■ **Work request**:
Copy exactly, beginning with the line holding "1. small rolled" and ending with the final line of the data beneath this task; copy nothing else, and leave out every picture.

■ **Data for this exercise**:
_ _ _ _

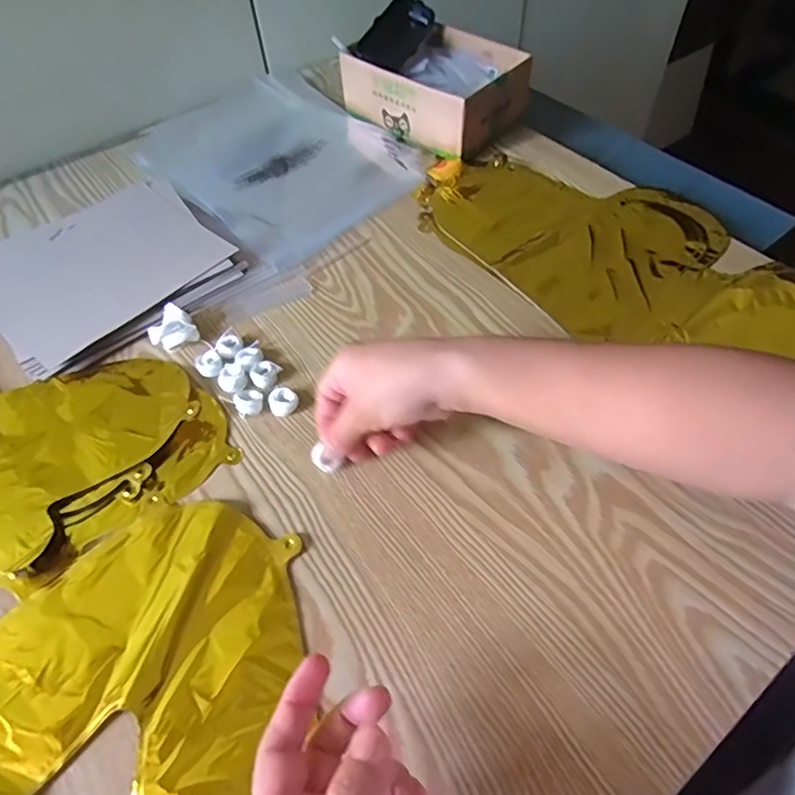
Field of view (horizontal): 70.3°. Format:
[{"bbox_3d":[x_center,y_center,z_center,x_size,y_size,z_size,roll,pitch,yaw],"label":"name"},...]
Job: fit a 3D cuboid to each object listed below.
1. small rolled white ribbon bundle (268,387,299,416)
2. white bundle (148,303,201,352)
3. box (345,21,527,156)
[{"bbox_3d":[-0.087,0.003,0.433,0.022,0.009,0.023,-17,55,-10],"label":"small rolled white ribbon bundle"},{"bbox_3d":[-0.187,-0.057,0.469,0.032,0.018,0.031,27,59,20],"label":"white bundle"},{"bbox_3d":[0.045,-0.350,0.635,0.180,0.064,0.134,38,63,26],"label":"box"}]

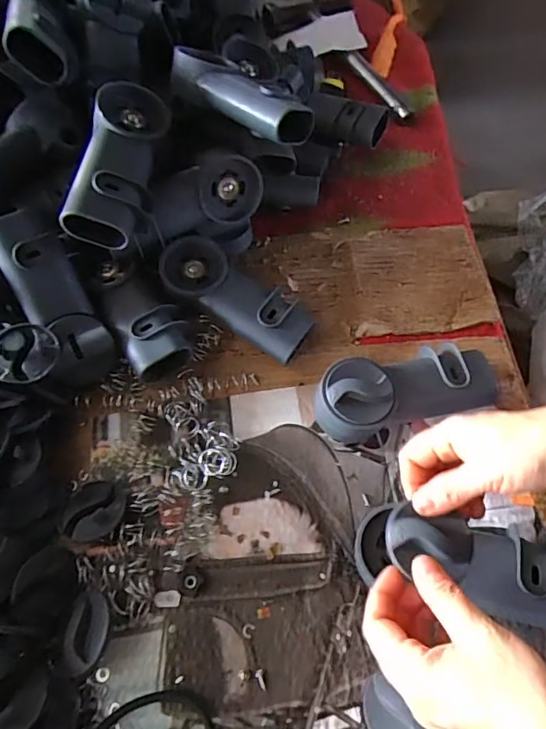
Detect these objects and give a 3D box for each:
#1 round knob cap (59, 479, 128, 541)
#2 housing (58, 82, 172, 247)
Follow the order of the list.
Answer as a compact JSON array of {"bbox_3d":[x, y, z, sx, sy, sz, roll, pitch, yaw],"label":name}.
[{"bbox_3d":[-0.154,0.124,0.422,0.051,0.021,0.053,0,62,1],"label":"round knob cap"},{"bbox_3d":[-0.135,-0.181,0.437,0.059,0.054,0.158,4,62,3],"label":"housing"}]

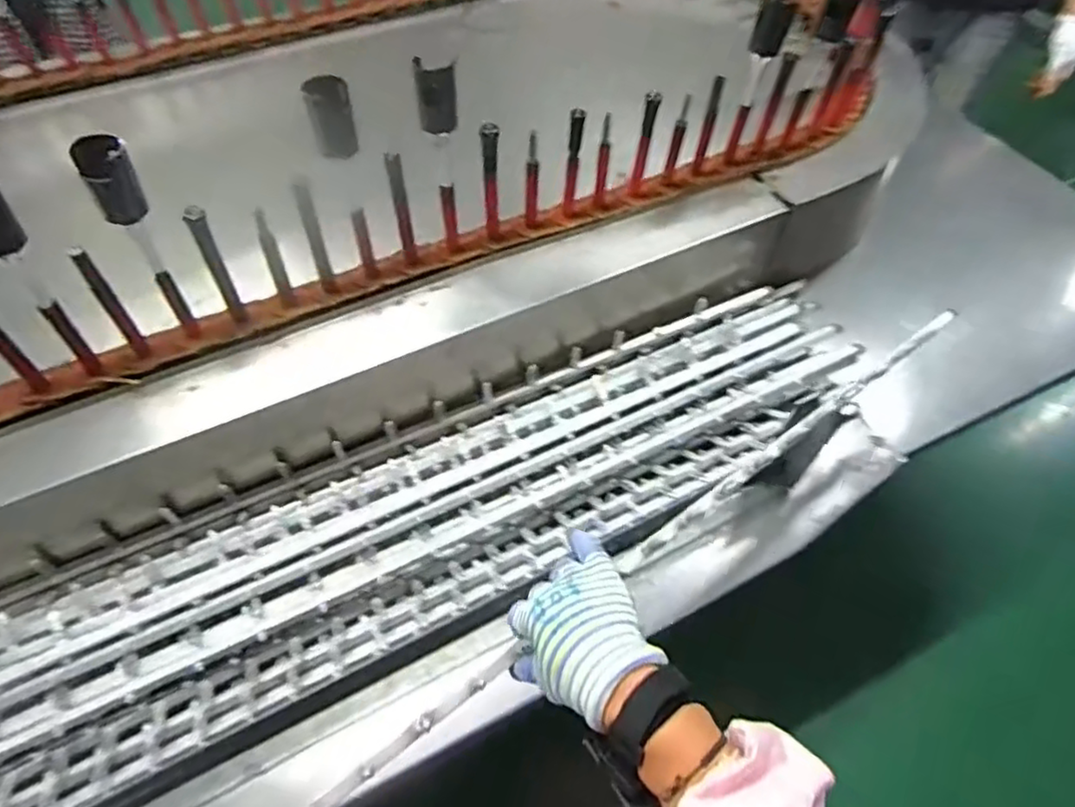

_ _ _ _

■ **Output below**:
1. small rolled white ribbon bundle (268,387,299,416)
2. white bundle (148,303,201,352)
3. box (345,21,527,156)
[{"bbox_3d":[-0.087,0.003,0.433,0.022,0.009,0.023,-17,55,-10],"label":"small rolled white ribbon bundle"},{"bbox_3d":[-0.187,-0.057,0.469,0.032,0.018,0.031,27,59,20],"label":"white bundle"},{"bbox_3d":[0.045,-0.350,0.635,0.180,0.064,0.134,38,63,26],"label":"box"}]

Detect these objects and give a 3D box for each:
#1 round knob cap (59, 479, 128, 541)
#2 housing (58, 82, 172, 247)
Follow the order of the list.
Answer as a compact JSON array of {"bbox_3d":[x, y, z, sx, sy, sz, roll, pitch, yaw],"label":name}.
[{"bbox_3d":[-0.154,0.124,0.422,0.051,0.021,0.053,0,62,1],"label":"round knob cap"},{"bbox_3d":[-0.135,-0.181,0.437,0.059,0.054,0.158,4,62,3],"label":"housing"}]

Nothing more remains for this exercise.